Action item: Determine how many lines in the listing contain the string "includes"; respond with the number alone.

Records to use:
----

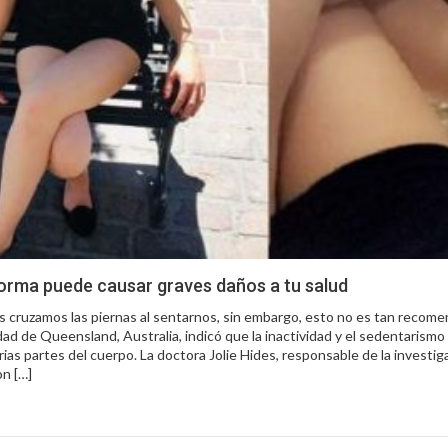
forma puede causar graves daños a tu salud
es cruzamos las piernas al sentarnos, sin embargo, esto no es tan recom
idad de Queensland, Australia, indicó que la inactividad y el sedentarism
rias partes del cuerpo. La doctora Jolie Hides, responsable de la investig
n […]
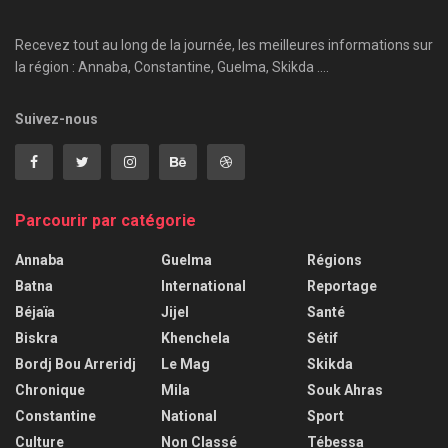
Recevez tout au long de la journée, les meilleures informations sur
la région : Annaba, Constantine, Guelma, Skikda ....
Suivez-nous
Parcourir par catégorie
Annaba
Guelma
Régions
Batna
International
Reportage
Béjaïa
Jijel
Santé
Biskra
Khenchela
Sétif
Bordj Bou Arreridj
Le Mag
Skikda
Chronique
Mila
Souk Ahras
Constantine
National
Sport
Culture
Non Classé
Tébessa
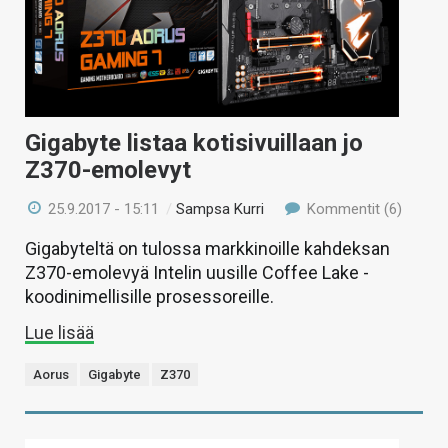
Gigabyte listaa kotisivuillaan jo
Z370-emolevyt
25.9.2017 - 15:11
/
Sampsa Kurri
Kommentit (6)
Gigabyteltä on tulossa markkinoille kahdeksan
Z370-emolevyä Intelin uusille Coffee Lake -
koodinimellisille prosessoreille.
Lue lisää
Aorus
Gigabyte
Z370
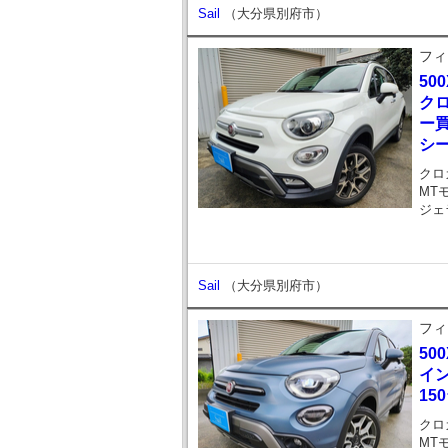
Sail
（大分県別府市）
フィ
500
クロ
ー
シー
クロ
MT
ジェ
Sail
（大分県別府市）
フィ
500
イ
150
クロ
MT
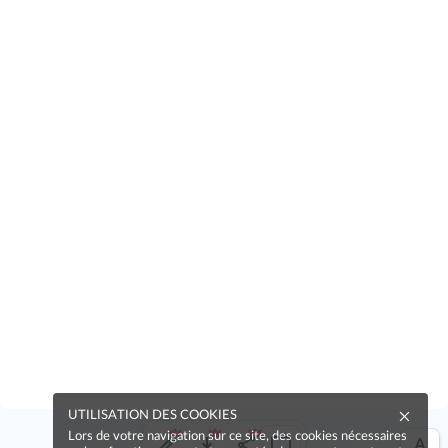
UTILISATION DES COOKIES
Lors de votre navigation sur ce site, des cookies nécessaires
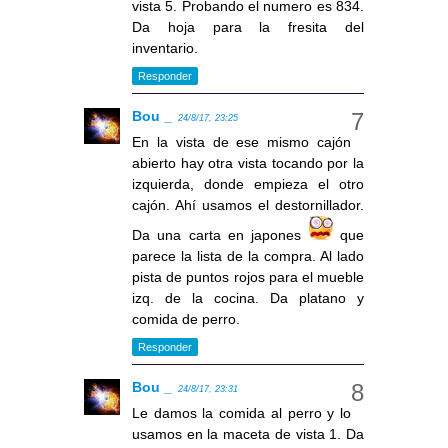
vista 5. Probando el numero es 834.
Da hoja para la fresita del
inventario.
Responder
Bou _
24/8/17, 23:25
En la vista de ese mismo cajón
abierto hay otra vista tocando por la
izquierda, donde empieza el otro
cajón. Ahí usamos el destornillador.
Da una carta en japones
que
parece la lista de la compra. Al lado
pista de puntos rojos para el mueble
izq. de la cocina. Da platano y
comida de perro.
Responder
Bou _
24/8/17, 23:31
Le damos la comida al perro y lo
usamos en la maceta de vista 1. Da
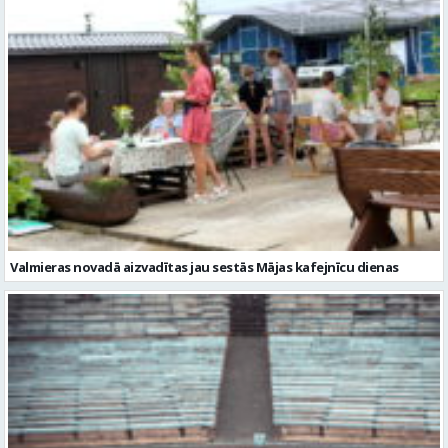
Valmieras novadā aizvadītas jau sestās Mājas kafejnīcu dienas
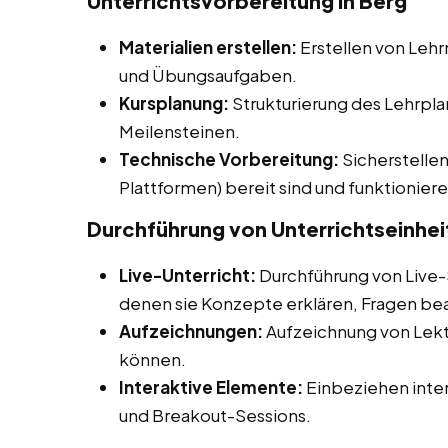
Unterrichtsvorbereitung in Berg
Materialien erstellen:
Erstellen von Lehr
und Übungsaufgaben.
Kursplanung:
Strukturierung des Lehrpla
Meilensteinen.
Technische Vorbereitung:
Sicherstellen
Plattformen) bereit sind und funktioniere
Durchführung von Unterrichtseinhei
Live-Unterricht:
Durchführung von Live-
denen sie Konzepte erklären, Fragen bea
Aufzeichnungen:
Aufzeichnung von Lekti
können.
Interaktive Elemente:
Einbeziehen inter
und Breakout-Sessions.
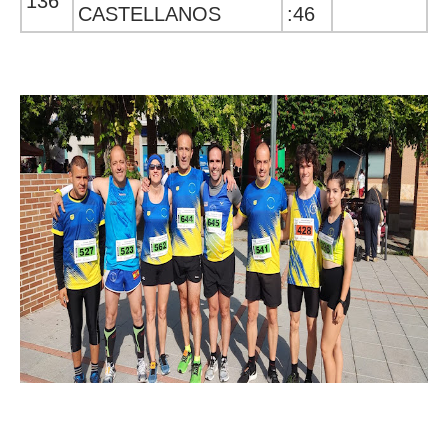
136
CASTELLANOS
:46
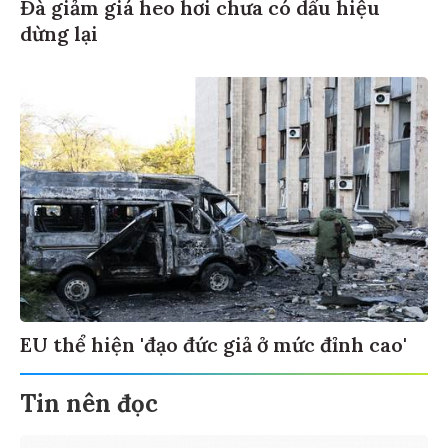
Đà giảm giá heo hơi chưa có dấu hiệu
dừng lại
EU thể hiện 'đạo đức giả ở mức đỉnh cao'
Tin nên đọc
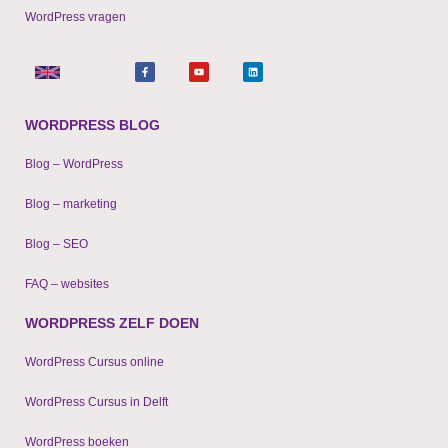
WordPress vragen
F
Y
L
a
o
i
c
u
n
e
t
k
b
u
e
o
b
d
o
e
i
WORDPRESS BLOG
k
n
-
f
Blog – WordPress
Blog – marketing
Blog – SEO
FAQ – websites
WORDPRESS ZELF DOEN
WordPress Cursus online
WordPress Cursus in Delft
WordPress boeken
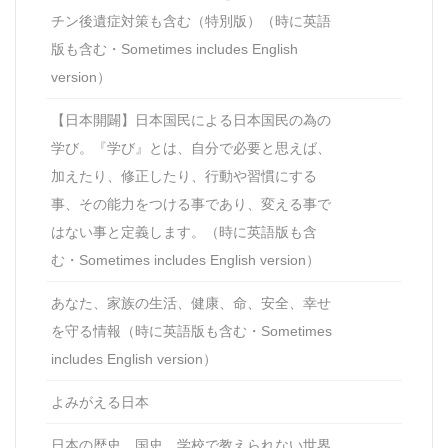
チン後遺症対策も含む（特別版）（時に英語
版も含む・Sometimes includes English
version）
【日本開闢】日本国民による日本国民の為の
学び。『学び』とは、自分で必要と思えば、
加えたり、修正したり、行動や習慣にする
事、その能力をつける事であり、変える事で
はない事と定義します。（時に英語版も含
む・Sometimes includes English version）
あなた、家族の生活、健康、命、安全、幸せ
を守る情報（時に英語版も含む・Sometimes
includes English version）
よみがえる日本
日本の歴史、国史、学校で教えられない世界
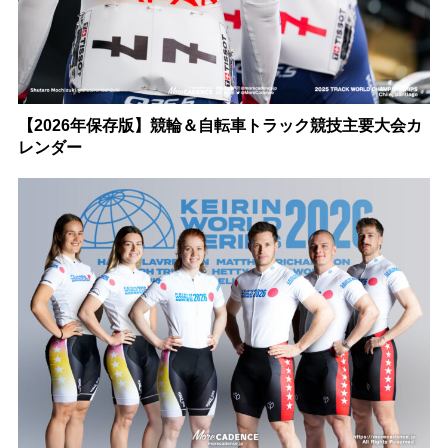
【2026年保存版】競輪＆自転車トラック競技主要大会カ
レンダー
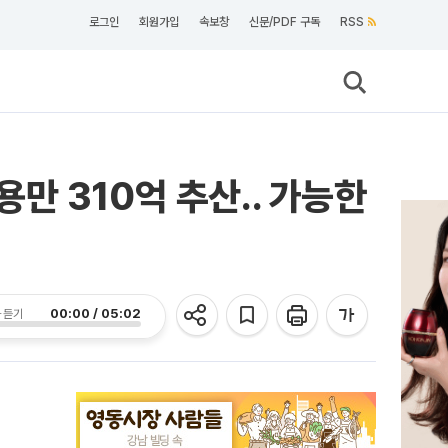
로그인
회원가입
속보창
신문/PDF 구독
RSS
만 310억 추산.. 가능한
00:00 / 05:02
 듣기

----

Worked solution: 3